Purpose. To determine the importance of PEPT2 in the uptake of glycylsarcosine (GlySar) and 5-aminolevulinic acid (5-ALA) in mouse choroid plexus whole tissue. Methods. Uptake studies were performed in bicarbonate artificial cerebrospinal fluid buffer using choroid plexuses isolated from PEPT2(+/+) and PEPT2(-/-) mice. [C-14] GlySar and [C-14] 5-ALA were studied as a function of temperature, concentration, potential inhibitors, and low sodium conditions.
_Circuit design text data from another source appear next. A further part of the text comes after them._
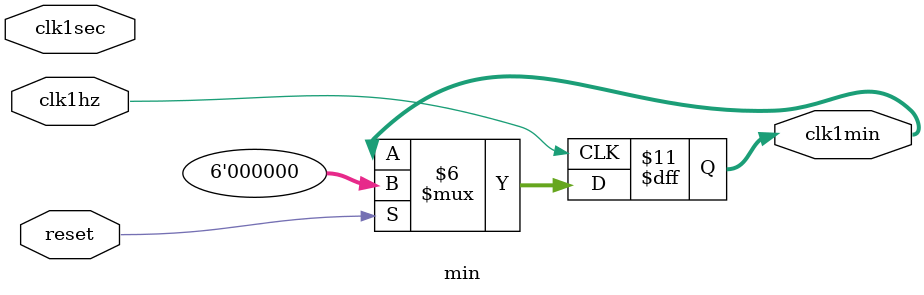
<source format=v>
`timescale 1ns / 1ps
module min(
    input clk1hz,//1 hz frequency
    input clk1sec,
    input reset,
    output reg [5:0] clk1min = 6'b000000 //1/60 hz frequency
    
    );
    always@(posedge clk1hz)
    begin
        if (clk1sec == 6'b111011)
        begin
            clk1min = clk1min+1;
        end
        if (reset)
        begin
            clk1min = 6'b000000;
        end
        else
        begin
            clk1min = clk1min;
        end
    end
    
endmodule

</source>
Results. PEPT2(-/-) mice exhibited a 90% reduction in GlySar uptake (p<0.001) and a 92% reduction in 5-ALA uptake (p<0.001) as compared to wild type animals. At 4degreesC (vs. 37degreesC), GlySar uptake was reduced by 95% in PEPT2(+/+) mice; no difference was observed in null animals. Unlabeled GlySar inhibited the uptake of [C-14] GlySar in PEPT2(+/+) mice (p<0.01); self-inhibition did not occur in PEPT2(-/-) mice. GlySar demonstrated saturable uptake in PEPT2(+/+) mice (V-max=16.4 pmol mg(-1) min(-1), K-m=70 mu M, K-d=0.014 mu l mg(-1) min(-1)), however, uptake was linear in PEPT2(-/-) mice (K-d=0.023 mu l mg(-1) min(-1)). Low sodium buffer (1 mM) resulted in 75% and 59% reductions, respectively, in GlySar (p<0.001) and 5-ALA (p<0.01) uptake in PEPT2(+/+) mice; no differences were observed in PEPT2(-/-) mice. Overall, about 90-95% of the choroid plexus uptake of GlySar and 5-ALA was mediated by PEPT2, with about 5-10% of the residual uptake occurring by nonspecific mechanisms. Conclusions. The results demonstrate that PEPT2 is the only transporter responsible for the choroid plexus uptake of GlySar and 5-ALA. They also suggest a role for PEPT2 in the clearance of dipeptides and endogenous peptidomimetics from cerebrospinal fluid.